Ces caméras pourraient contribuer à rendre le contexte autour des interventions policières plus transparentes, estime le conseiller municipal de l’opposition, Abdelhaq Sari. 

«La transparence vient en partie et un des outils qui pourraient vraiment aider pour ça, ce serait les caméras portatives», estime le conseiller. 

Il ajoute que lorsqu’il a posé la question, la responsable du dossier lui a répondu qu’il s’agissait d’un «projet coûteux», mais qu’il sera étudié.  

«Je pense que ça doit être étudié dans un ensemble. Le profilage racial comme problématique au Service de police de la Ville de Montréal [...] et on doit travailler au niveau de la transparence», ajoute M. Sari.  
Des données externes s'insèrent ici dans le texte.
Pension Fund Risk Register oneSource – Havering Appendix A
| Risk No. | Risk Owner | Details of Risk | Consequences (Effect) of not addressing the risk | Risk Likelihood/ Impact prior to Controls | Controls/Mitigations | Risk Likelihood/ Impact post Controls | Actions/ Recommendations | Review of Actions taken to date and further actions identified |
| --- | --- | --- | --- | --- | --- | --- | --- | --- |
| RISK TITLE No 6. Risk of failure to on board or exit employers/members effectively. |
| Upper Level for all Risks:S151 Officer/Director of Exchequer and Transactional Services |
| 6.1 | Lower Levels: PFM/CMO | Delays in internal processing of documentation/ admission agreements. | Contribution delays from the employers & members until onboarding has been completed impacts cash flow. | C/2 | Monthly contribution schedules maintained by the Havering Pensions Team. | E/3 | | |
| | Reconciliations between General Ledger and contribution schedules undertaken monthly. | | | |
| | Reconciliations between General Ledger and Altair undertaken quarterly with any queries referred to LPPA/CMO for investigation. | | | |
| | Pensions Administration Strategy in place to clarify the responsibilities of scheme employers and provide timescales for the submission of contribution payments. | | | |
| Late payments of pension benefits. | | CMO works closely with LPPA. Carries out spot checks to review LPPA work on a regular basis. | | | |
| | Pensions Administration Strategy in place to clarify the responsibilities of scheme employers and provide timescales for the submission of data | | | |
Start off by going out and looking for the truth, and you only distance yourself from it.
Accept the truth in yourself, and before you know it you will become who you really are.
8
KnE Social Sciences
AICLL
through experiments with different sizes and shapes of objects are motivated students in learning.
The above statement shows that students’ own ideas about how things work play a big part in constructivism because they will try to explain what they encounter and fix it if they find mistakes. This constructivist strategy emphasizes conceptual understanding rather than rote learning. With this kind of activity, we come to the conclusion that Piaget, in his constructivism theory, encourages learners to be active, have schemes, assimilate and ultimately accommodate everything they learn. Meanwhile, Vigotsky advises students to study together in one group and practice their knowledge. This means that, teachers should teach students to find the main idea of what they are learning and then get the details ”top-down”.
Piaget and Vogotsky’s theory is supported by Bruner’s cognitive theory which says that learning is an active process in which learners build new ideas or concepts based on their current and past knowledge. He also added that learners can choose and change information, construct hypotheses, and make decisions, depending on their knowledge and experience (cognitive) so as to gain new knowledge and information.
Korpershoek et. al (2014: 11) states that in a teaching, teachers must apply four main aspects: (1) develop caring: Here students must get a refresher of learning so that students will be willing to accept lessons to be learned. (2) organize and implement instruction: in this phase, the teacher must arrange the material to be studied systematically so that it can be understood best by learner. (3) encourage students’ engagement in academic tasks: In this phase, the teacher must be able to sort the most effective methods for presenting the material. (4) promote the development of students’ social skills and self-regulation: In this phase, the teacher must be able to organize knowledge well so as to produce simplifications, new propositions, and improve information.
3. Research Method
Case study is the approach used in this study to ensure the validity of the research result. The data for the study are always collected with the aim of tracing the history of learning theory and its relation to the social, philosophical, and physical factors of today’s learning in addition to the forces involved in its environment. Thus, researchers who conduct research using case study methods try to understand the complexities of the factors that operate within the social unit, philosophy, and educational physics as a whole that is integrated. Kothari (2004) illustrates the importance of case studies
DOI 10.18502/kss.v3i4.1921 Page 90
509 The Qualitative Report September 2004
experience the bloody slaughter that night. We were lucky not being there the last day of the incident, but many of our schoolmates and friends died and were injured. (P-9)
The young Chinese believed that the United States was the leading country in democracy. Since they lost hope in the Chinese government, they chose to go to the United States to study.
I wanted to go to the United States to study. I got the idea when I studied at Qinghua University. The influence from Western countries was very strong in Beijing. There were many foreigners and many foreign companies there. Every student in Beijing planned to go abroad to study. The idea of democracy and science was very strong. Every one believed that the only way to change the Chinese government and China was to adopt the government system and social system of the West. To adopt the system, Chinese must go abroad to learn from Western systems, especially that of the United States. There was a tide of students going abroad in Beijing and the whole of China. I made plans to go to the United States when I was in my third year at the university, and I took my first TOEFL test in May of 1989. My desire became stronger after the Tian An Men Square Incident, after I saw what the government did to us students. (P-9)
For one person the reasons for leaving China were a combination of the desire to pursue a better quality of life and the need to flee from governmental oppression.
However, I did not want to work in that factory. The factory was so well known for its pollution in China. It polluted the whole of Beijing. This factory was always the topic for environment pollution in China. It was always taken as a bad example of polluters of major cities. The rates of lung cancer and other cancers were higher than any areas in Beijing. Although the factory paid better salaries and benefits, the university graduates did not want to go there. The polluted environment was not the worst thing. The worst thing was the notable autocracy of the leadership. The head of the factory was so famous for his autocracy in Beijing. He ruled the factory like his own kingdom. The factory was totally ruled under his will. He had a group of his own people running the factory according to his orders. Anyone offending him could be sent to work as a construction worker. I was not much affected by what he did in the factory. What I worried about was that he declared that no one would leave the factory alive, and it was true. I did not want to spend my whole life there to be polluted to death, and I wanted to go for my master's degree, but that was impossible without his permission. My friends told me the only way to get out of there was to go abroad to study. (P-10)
Rappelons que ce sont 4M$ qui sont réclamés par la Ligue des Noirs du Québec au SPVM, soit 8000 $ par citoyen envers des agents qui auraient causé des préjudices à des citoyens.  

Le demandeur, Alexandre Lamontagne, un agent de sécurité à Montréal, dit avoir subi du profilage racial, en août 2017.   

Alors qu'il n'avait commis aucune infraction criminelle ni violation à quelque règle de droit, il affirme que des policiers s'en sont pris brutalement, vicieusement et illégalement à sa personne. Pourtant, M. Lamontagne dit qu'il n'opposait aucune résistance.